Un camino serio de liberación del mal comienza por reconocerlo presente en nosotros. Esto es lo que, a través de la desilusión y el abandono de algunos ídolos, nos devuelve el gusto por la sinceridad y por identificar en qué aspectos es necesario estar atentos y ponerse manos a la obra.
La memoria de los ángeles nos devuelve un poco la mirada de Dios. En ese campo que es nuestro corazón, siempre tenemos que lidiar con una especie de parásito muy tenaz que es el mal. ¿Recordamos la parábola de la cizaña en el campo? A nosotros nos gustaría arrancarla, cortarla, pero el Señor lo impide hasta que el camino no se haya completado por completo. A Él le importa el buen grano: una sola espiga vale más que toda la cizaña que podemos albergar en nuestro interior.
¿Qué significa esto para nosotros? Seguramente también una invitación a mirar el bien y la belleza que cada uno de nosotros lleva y realiza. Una invitación a hacer que fructifique. Se nos pide una colaboración activa para que el mal no prevalezca. ¿Cómo?
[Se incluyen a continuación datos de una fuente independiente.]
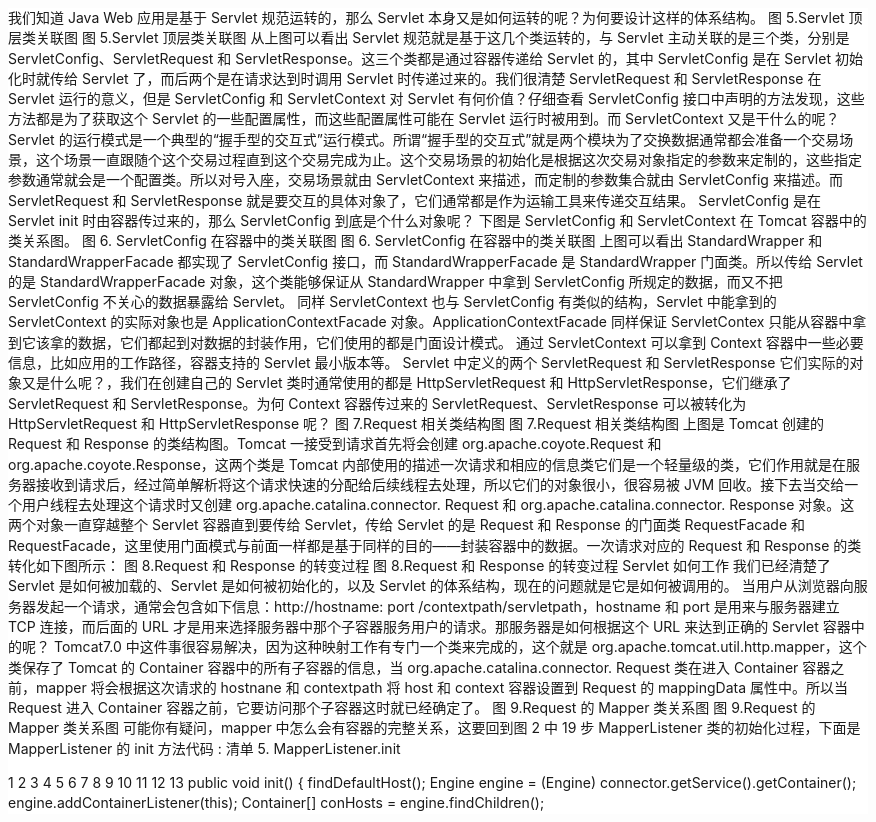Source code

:我们知道 Java Web 应用是基于 Servlet 规范运转的，那么 Servlet 本身又是如何运转的呢？为何要设计这样的体系结构。
图 5.Servlet 顶层类关联图
图 5.Servlet 顶层类关联图
从上图可以看出 Servlet 规范就是基于这几个类运转的，与 Servlet 主动关联的是三个类，分别是 ServletConfig、ServletRequest 和 ServletResponse。这三个类都是通过容器传递给 Servlet 的，其中 ServletConfig 是在 Servlet 初始化时就传给 Servlet 了，而后两个是在请求达到时调用 Servlet 时传递过来的。我们很清楚 ServletRequest 和 ServletResponse 在 Servlet 运行的意义，但是 ServletConfig 和 ServletContext 对 Servlet 有何价值？仔细查看 ServletConfig 接口中声明的方法发现，这些方法都是为了获取这个 Servlet 的一些配置属性，而这些配置属性可能在 Servlet 运行时被用到。而 ServletContext 又是干什么的呢？ Servlet 的运行模式是一个典型的“握手型的交互式”运行模式。所谓“握手型的交互式”就是两个模块为了交换数据通常都会准备一个交易场景，这个场景一直跟随个这个交易过程直到这个交易完成为止。这个交易场景的初始化是根据这次交易对象指定的参数来定制的，这些指定参数通常就会是一个配置类。所以对号入座，交易场景就由 ServletContext 来描述，而定制的参数集合就由 ServletConfig 来描述。而 ServletRequest 和 ServletResponse 就是要交互的具体对象了，它们通常都是作为运输工具来传递交互结果。
ServletConfig 是在 Servlet init 时由容器传过来的，那么 ServletConfig 到底是个什么对象呢？
下图是 ServletConfig 和 ServletContext 在 Tomcat 容器中的类关系图。
图 6. ServletConfig 在容器中的类关联图
图 6. ServletConfig 在容器中的类关联图
上图可以看出 StandardWrapper 和 StandardWrapperFacade 都实现了 ServletConfig 接口，而 StandardWrapperFacade 是 StandardWrapper 门面类。所以传给 Servlet 的是 StandardWrapperFacade 对象，这个类能够保证从 StandardWrapper 中拿到 ServletConfig 所规定的数据，而又不把 ServletConfig 不关心的数据暴露给 Servlet。
同样 ServletContext 也与 ServletConfig 有类似的结构，Servlet 中能拿到的 ServletContext 的实际对象也是 ApplicationContextFacade 对象。ApplicationContextFacade 同样保证 ServletContex 只能从容器中拿到它该拿的数据，它们都起到对数据的封装作用，它们使用的都是门面设计模式。
通过 ServletContext 可以拿到 Context 容器中一些必要信息，比如应用的工作路径，容器支持的 Servlet 最小版本等。
Servlet 中定义的两个 ServletRequest 和 ServletResponse 它们实际的对象又是什么呢？，我们在创建自己的 Servlet 类时通常使用的都是 HttpServletRequest 和 HttpServletResponse，它们继承了 ServletRequest 和 ServletResponse。为何 Context 容器传过来的 ServletRequest、ServletResponse 可以被转化为 HttpServletRequest 和 HttpServletResponse 呢？
图 7.Request 相关类结构图
图 7.Request 相关类结构图
上图是 Tomcat 创建的 Request 和 Response 的类结构图。Tomcat 一接受到请求首先将会创建 org.apache.coyote.Request 和 org.apache.coyote.Response，这两个类是 Tomcat 内部使用的描述一次请求和相应的信息类它们是一个轻量级的类，它们作用就是在服务器接收到请求后，经过简单解析将这个请求快速的分配给后续线程去处理，所以它们的对象很小，很容易被 JVM 回收。接下去当交给一个用户线程去处理这个请求时又创建 org.apache.catalina.connector. Request 和 org.apache.catalina.connector. Response 对象。这两个对象一直穿越整个 Servlet 容器直到要传给 Servlet，传给 Servlet 的是 Request 和 Response 的门面类 RequestFacade 和 RequestFacade，这里使用门面模式与前面一样都是基于同样的目的——封装容器中的数据。一次请求对应的 Request 和 Response 的类转化如下图所示：
图 8.Request 和 Response 的转变过程
图 8.Request 和 Response 的转变过程
Servlet 如何工作
我们已经清楚了 Servlet 是如何被加载的、Servlet 是如何被初始化的，以及 Servlet 的体系结构，现在的问题就是它是如何被调用的。
当用户从浏览器向服务器发起一个请求，通常会包含如下信息：http://hostname: port /contextpath/servletpath，hostname 和 port 是用来与服务器建立 TCP 连接，而后面的 URL 才是用来选择服务器中那个子容器服务用户的请求。那服务器是如何根据这个 URL 来达到正确的 Servlet 容器中的呢？
Tomcat7.0 中这件事很容易解决，因为这种映射工作有专门一个类来完成的，这个就是 org.apache.tomcat.util.http.mapper，这个类保存了 Tomcat 的 Container 容器中的所有子容器的信息，当 org.apache.catalina.connector. Request 类在进入 Container 容器之前，mapper 将会根据这次请求的 hostnane 和 contextpath 将 host 和 context 容器设置到 Request 的 mappingData 属性中。所以当 Request 进入 Container 容器之前，它要访问那个子容器这时就已经确定了。
图 9.Request 的 Mapper 类关系图
图 9.Request 的 Mapper 类关系图
可能你有疑问，mapper 中怎么会有容器的完整关系，这要回到图 2 中 19 步 MapperListener 类的初始化过程，下面是 MapperListener 的 init 方法代码 :
清单 5. MapperListener.init
 
1
2
3
4
5
6
7
8
9
10
11
12
13
public void init() {
       findDefaultHost();
       Engine engine = (Engine) connector.getService().getContainer();
       engine.addContainerListener(this);
       Container[] conHosts = engine.findChildren();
Intentando también nosotros ejercer el ministerio que los ángeles realizan para con nosotros: el ministerio de lo verdadero, de lo bueno, de lo bello.
¿Quién es Gabriel? Es el ángel que trae la Buena Noticia del nacimiento de un Salvador. ¿De qué buenas noticias es portador el misionero claretiano? ¿Soy capaz de anunciar la Buena Noticia de la cercanía a quien sufre la fatiga de no tener esperanza? ¿Soy capaz de poner de relieve el bien que los hermanos realizan?
¿Quién es Rafael? Es el ángel al que se le ha encomendado la tarea de curar. ¿Estoy dispuesto a ser el signo de un Dios que, al acercarse al hermano, se hace cargo de su condición? ¿Me importa la fragilidad y la herida del otro? ¿Soy capaz de ser bálsamo?
¿Quién es Miguel? Es el ángel que defiende la unicidad de Dios. Pero, ¿realmente necesita Dios ser defendido? Para responder a esta pregunta, me gustaría recordar un texto, tomado del Diario de Etty Hillesum, una joven judía holandesa que murió en Auschwitz en noviembre de 1943.
En una página del 12 de julio de 1942 se lee esta oración del domingo por la mañana: «Dios mío, estos son tiempos tan angustiosos... Intentaré ayudarte para que no te destruyas dentro de mí, pero a priori no puedo prometer nada. Sin embargo, una cosa se me hace cada vez más evidente, y es que no puedes ayudarnos, sino que somos nosotros los que debemos ayudarte, y de esta manera nos ayudamos a nosotros mismos. Lo único que podemos salvar de estos tiempos, y también lo único que realmente importa, es un pequeño pedazo de ti en nosotros mismos, Dios mío. Y tal vez podamos contribuir a desenterrarte de los corazones devastados de otros hombres» (Diario).
«El hombre que acepta esta realidad y se complace en ella, encuentra en su corazón la serenidad. Dios existe, y lo es todo. Pase lo que pase, Dios está ahí y la luz de Dios. Basta con que Dios sea Dios» (Éloi Leclerc). Desenterrar a Dios del corazón devastado de otros hombres, no destruirlo dentro de nosotros, reservar un pequeño pedazo de Él en nosotros.